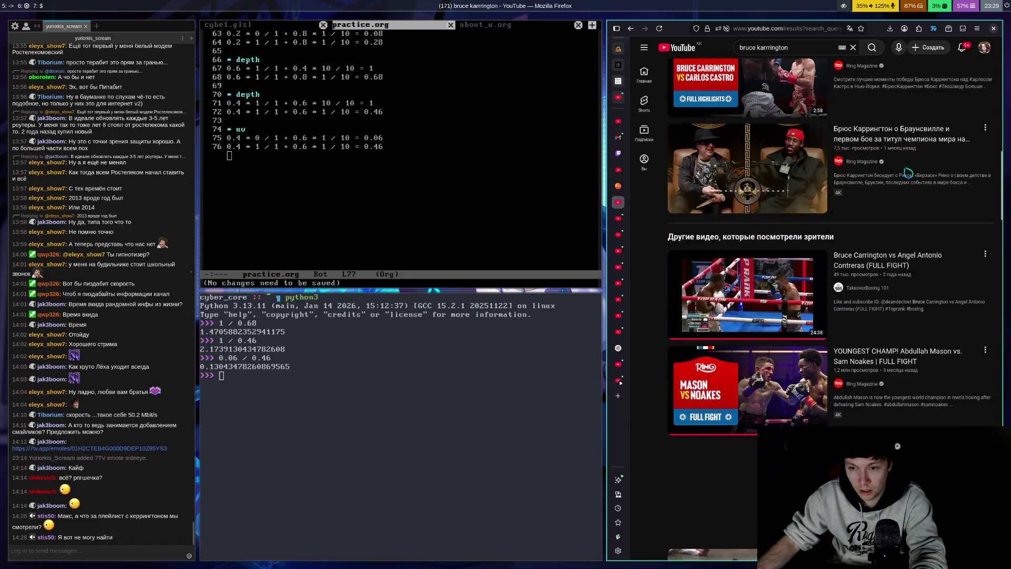
pyautogui.scroll(-5, 907, 172)
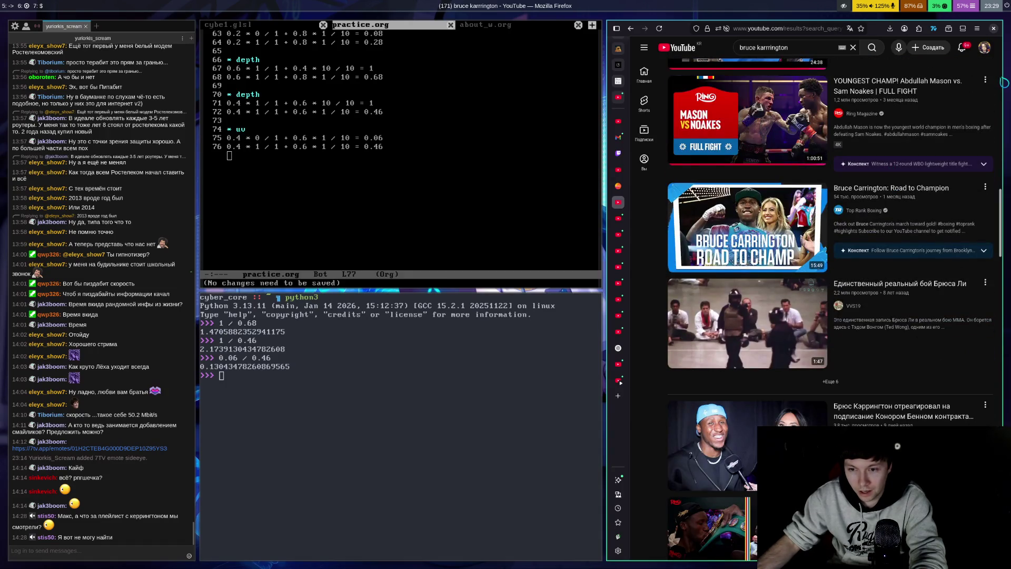
pyautogui.scroll(3, 1001, 264)
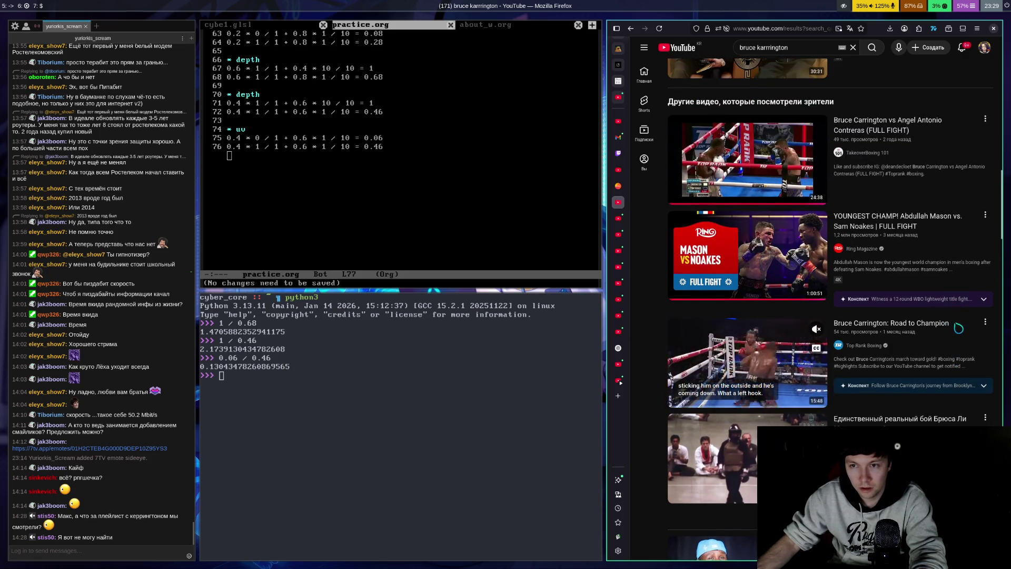
pyautogui.scroll(-5, 951, 237)
pyautogui.scroll(-6, 951, 236)
pyautogui.scroll(3, 950, 227)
□ □ □ □
- **ABOUT THIS TASK**:
Exact repetition of all entries is required. The pictures should not appear.

- **ANSWER FOR THE TASK**:
pyautogui.scroll(-5, 907, 172)
pyautogui.scroll(3, 1001, 264)
pyautogui.scroll(-5, 951, 237)
pyautogui.scroll(-6, 951, 236)
pyautogui.scroll(3, 950, 227)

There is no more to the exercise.